SOURCE EXTRACT
··········
This notebook should include preliminary and baseline modeling.
- Try as many different models as possible.
- Don't worry about hyperparameter tuning or cross validation here.
- Ideas include:
    - linear regression
    - support vector machines
    - random forest
    - xgboost

In [1]:
from sklearn.linear_model import Ridge
from sklearn.svm import SVR
from sklearn.ensemble import RandomForestRegressor
from sklearn.ensemble import GradientBoostingRegressor
import pandas as pd
import numpy as np


In [2]:
X_train = pd.read_csv("../data/X_train.csv")
X_test = pd.read_csv("../data/X_test.csv")
y_train = np.array(pd.read_csv("../data/y_train.csv")).reshape(-1)
y_test = np.array(pd.read_csv("../data/y_test.csv")).reshape(-1)

ridge = Ridge().fit(X_train, y_train)
supp_vec = SVR().fit(X_train, y_train)
rf = RandomForestRegressor().fit(X_train, y_train)
grad = GradientBoostingRegressor().fit(X_train, y_train)


Consider what metrics you want to use to evaluate success.
- If you think about mean squared error, can we actually relate to the amount of error?
- Try root mean squared error so that error is closer to the original units (dollars)
- What does RMSE do to outliers?
- Is mean absolute error a good metric for this problem?
- What about R^2? Adjusted R^2?
- Briefly describe your reasons for picking the metrics you use

In [3]:
from sklearn.metrics import mean_absolute_error, mean_squared_error, r2_score

In [4]:
y_test = np.exp(y_test)

In [5]:
ridge_pred = np.exp(ridge.predict(X_test))
supp_vec_pred = np.exp(supp_vec.predict(X_test))
rf_pred = np.exp(rf.predict(X_test))
grad_pred = np.exp(grad.predict(X_test))

In [6]:
metrics = {}

predictions = {'Ridge Regression': ridge_pred,
               'SVR': supp_vec_pred,
               'Random Forest': rf_pred,
               'Gradient Boosting': grad_pred}

n = len(y_test)

for model_name, y_pred in predictions.items():
    mse = mean_squared_error(y_test, y_pred)
    rmse = np.sqrt(mse)
    mae = mean_absolute_error(y_test, y_pred)
    r2 = r2_score(y_test, y_pred)
    p = X_test.shape[1]
    adj_r2 = 1 - (1 - r2) * (n - 1) / (n - p - 1)
    
    metrics[model_name] = {'MSE': mse,
                           'RMSE': rmse,
                           'MAE': mae,
                           'R-squared': r2,
                           'Adjusted R-squared': adj_r2}




In [9]:
metrics_df = pd.DataFrame(metrics).applymap(lambda x: "{:.2e}".format(x))
metrics_df


Unnamed: 0,Ridge Regression,SVR,Random Forest,Gradient Boosting
MSE,229000000000.0,104000000000.0,11100000000.0,36900000000.0
RMSE,479000.0,322000.0,105000.0,192000.0
MAE,128000.0,63800.0,14000.0,76600.0
R-squared,0.445,0.748,0.973,0.911
Adjusted R-squared,0.414,0.734,0.972,0.905


In [12]:
# Random forest wins on every metric and it isn't close
# Mean absolute error may be the best single metric here because it represents an actual cash error
# While being less skewed by outliers like RMSE
··········
Answer these questions from the modeling notebook:
1. Which four regressors are imported from scikit-learn in the first code block?
2. Into what original units does root mean squared error bring the error closer?
3. What R-squared value does the results table give for Gradient Boosting?
The material that comes after the modeling notebook is not needed for this exercise.

GIVEN MATERIAL
··········
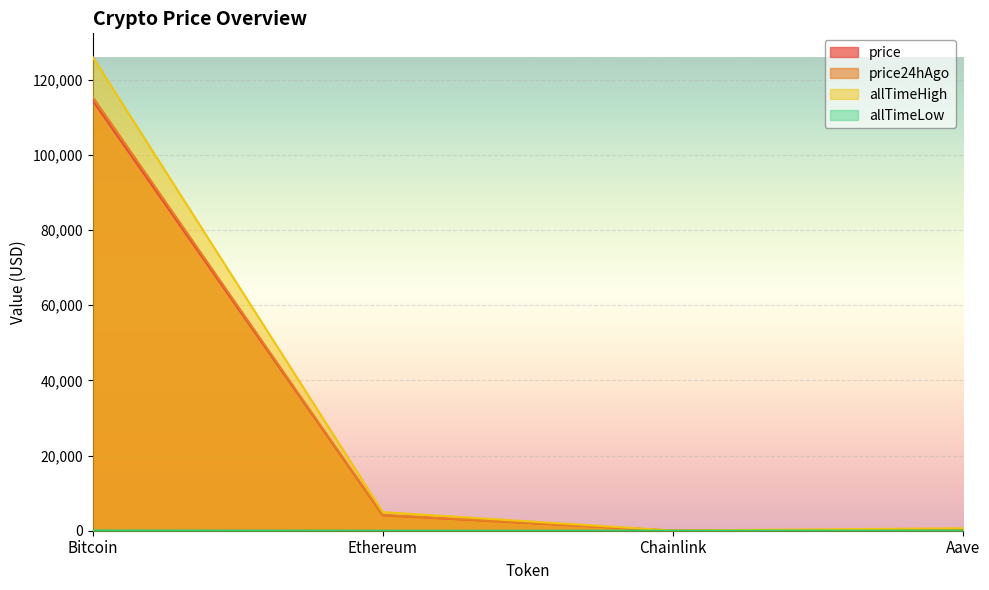

Is the value of price at Aave greater than the value of price24hAgo at Aave?

No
··········
PROBLEM SOLUTION
1. Ridge, SVR, RandomForestRegressor and GradientBoostingRegressor.
2. Dollars.
3. 0.911.